**TASK PROMPT:**
All entries need to be written out again exactly, without their pictures.

**DATA PROVIDED:**
★ ★ ★ ★

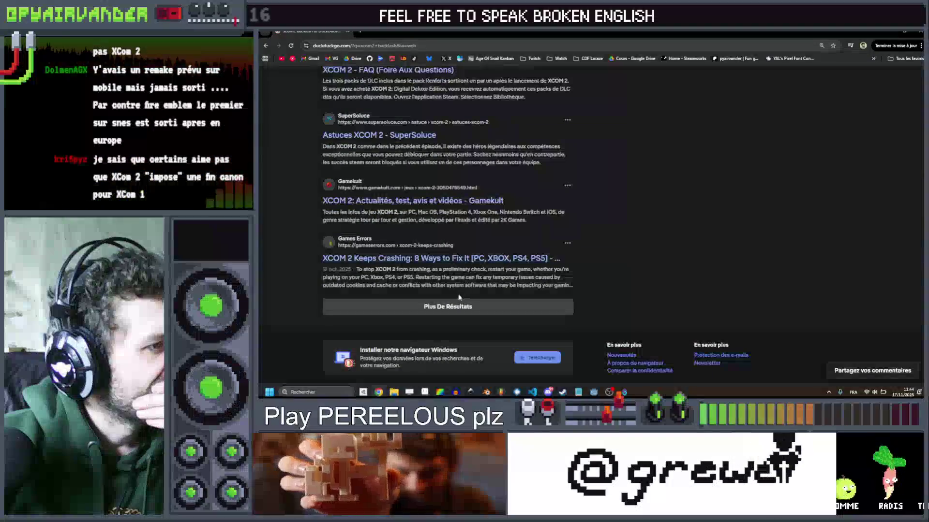
click(453, 306)
scroll(617, 189, down, 3)
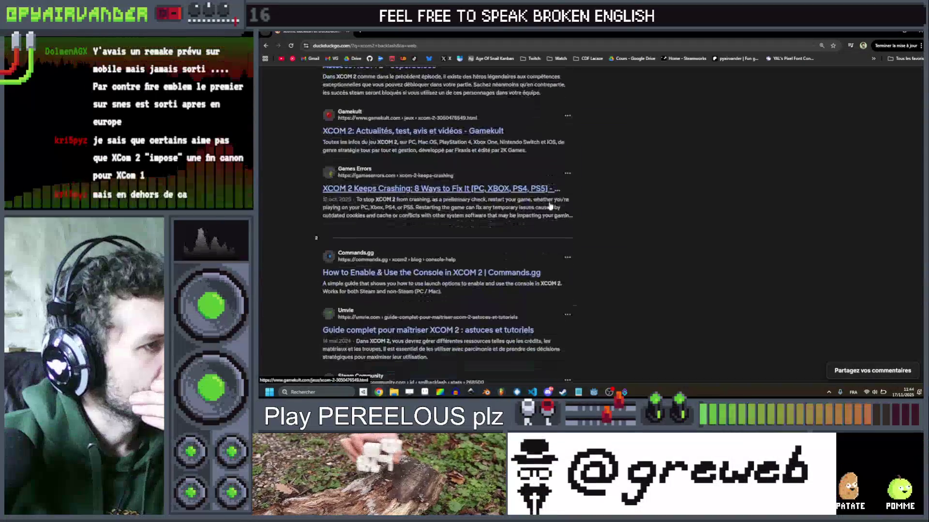
scroll(614, 191, down, 4)
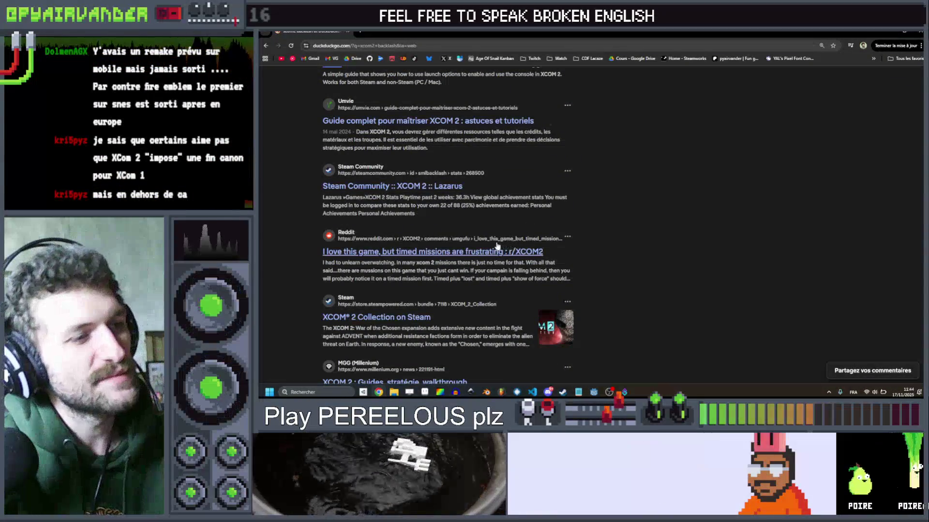
click(497, 249)
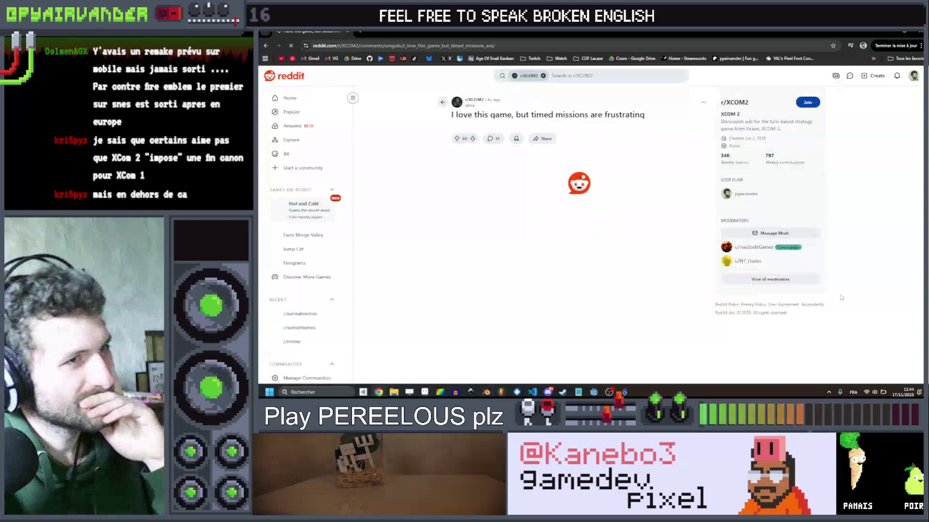
Step: Scroll through the timed-missions Reddit thread comments, then go back to the search results
scroll(629, 174, down, 1)
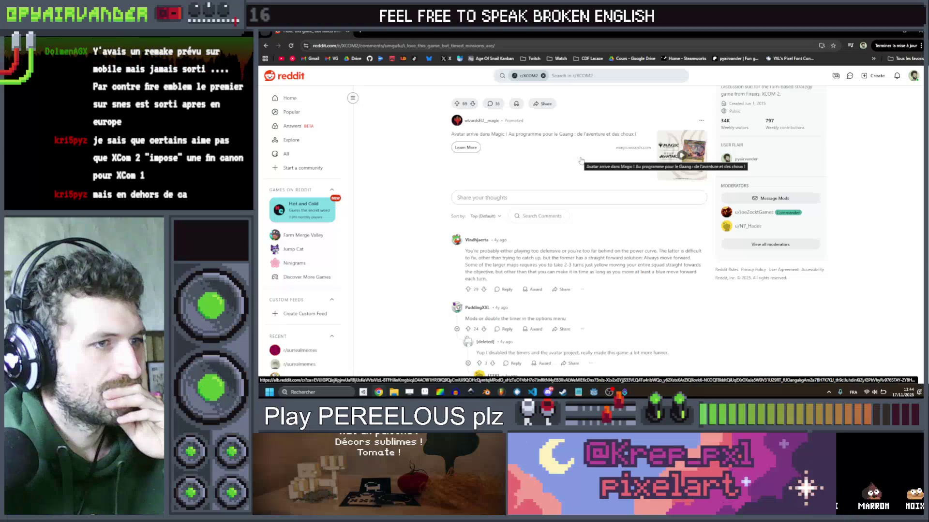
scroll(581, 160, down, 1)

★ ★ ★ ★

**ANSWER FOR THE TASK:**
click(453, 306)
scroll(617, 189, down, 3)
scroll(614, 191, down, 4)
click(497, 249)
Step: Scroll through the timed-missions Reddit thread comments, then go back to the search results
scroll(629, 174, down, 1)
scroll(581, 160, down, 1)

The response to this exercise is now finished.